神木:もちろん大好きな作品で、心の支えだった作品でもあります。私は特にセーラージュピターが好きで、セーラージュピター自身になりたかったんです。そんなことを家族に言っていたら本気と捉えられたのか、母に空手教室に連れていかれて(笑)。その後結局、空手を10年続けることになりました。だから、セーラージュピターになりたいという思いがリアルに生活に組み込まれたというか、その気持ちと一緒に育ったんだなと思います(笑)。

――10年続いたのはすごいですね。

神木:結構長いですよね(笑)。

――神木さんは、フランスと共同制作した『ミラキュラス レディバグ&シャノワール』にも参加されていましたね。

神木:入社以来ずっと企画部に所属していますが、半年間ほど、フランスにある「東映アニメーションヨーロッパ(TOEI ANIMATION EUROPE S.A.S.)」に勤務していたことがあります。その時に、海外配給や海外スタジオとやり取りをする経験をしました。その流れで『ミラキュラス レディバグ&シャノワール』の日本版プロデューサーをさせていただきました。

――国内外の作品に携わってきた経験の中で、アニメのプロデューサーに必要な資質や姿勢はなんだと感じましたか?

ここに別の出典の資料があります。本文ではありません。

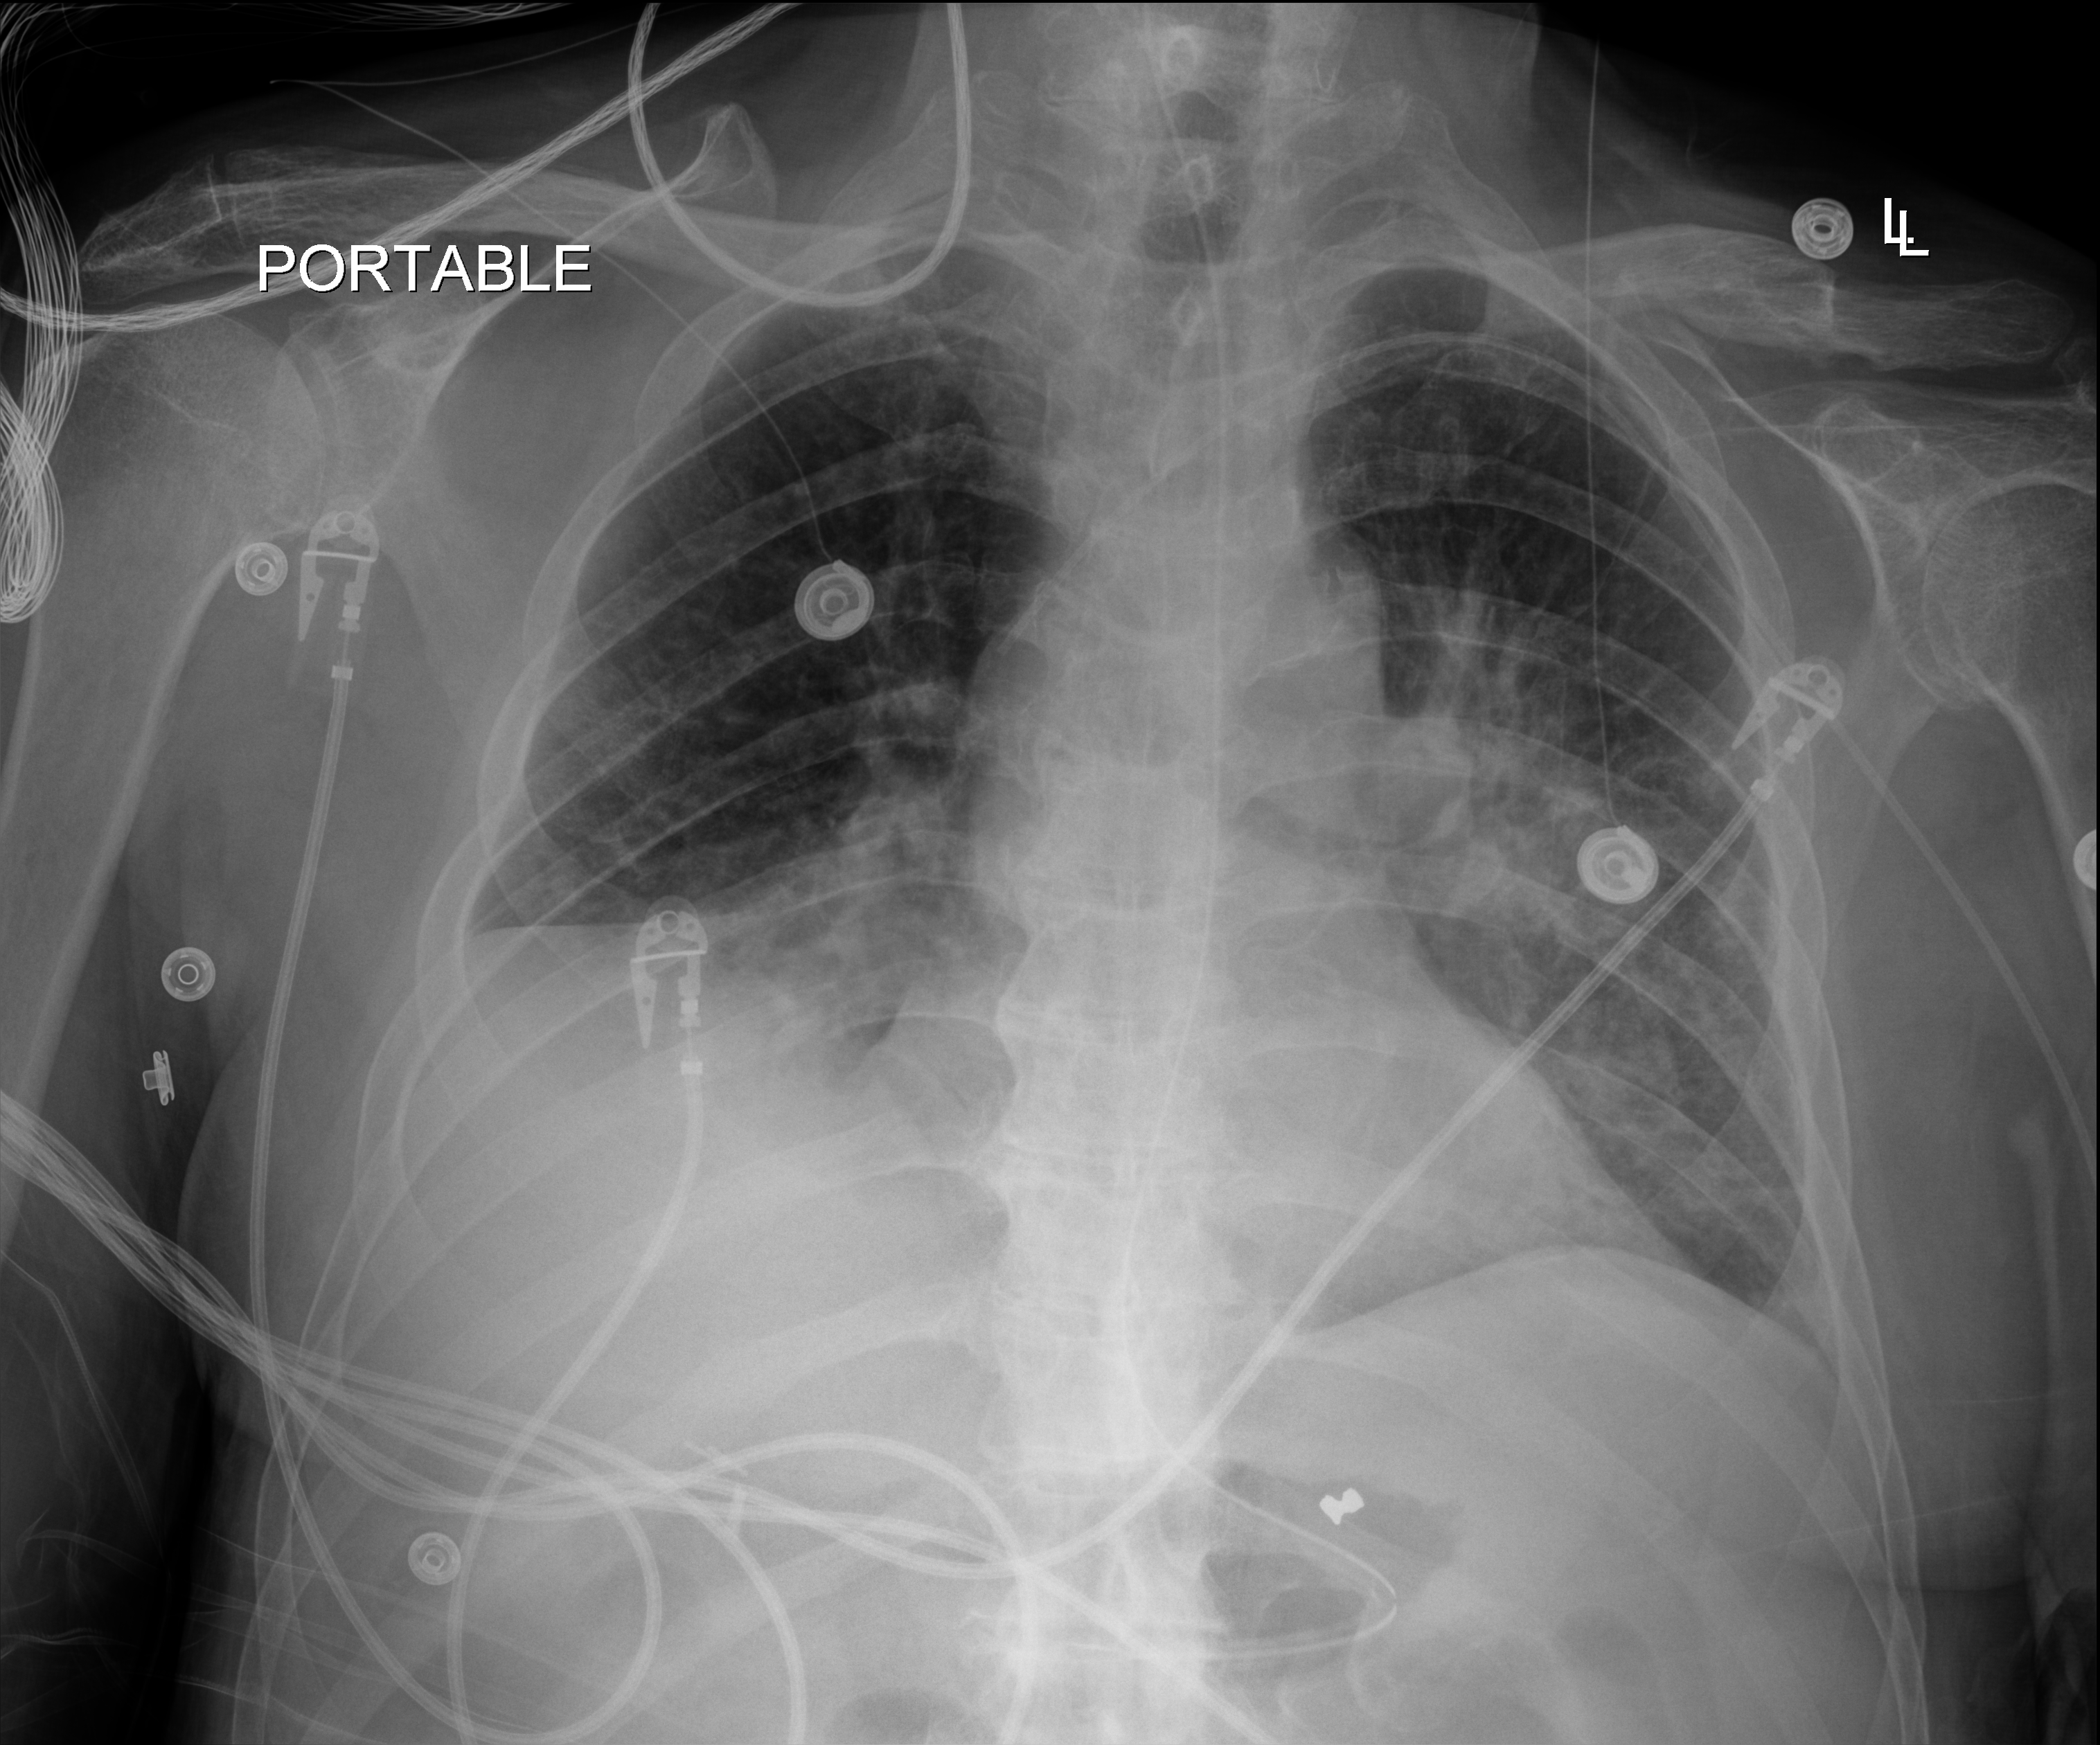
Portable chest radiograph, anteroposterior (AP) projection. Male patient hospitalised with COVID-19, age 60–74 years.
From the hospital-stay record, not from the radiograph (when in the stay this image was taken is not recorded): admitted to intensive care during this hospital stay: no.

神木:「ときどき突拍子もないことを言うけれど一理ある」と思わせられるようなプロデューサーに私は憧れます。「そういえば、あの時言っていたこと、当時は無理だったけど叶った」というケースをいくつ積んでいけるのかが大事かなと思います。私自身未熟ですけど、アニメ製作は自分に出来ないことがあっても、究極的にはチームワークですから、そのチームと一緒に製作しながら目的地を想像して、しつこくこだわっていくのが大切だと感じています。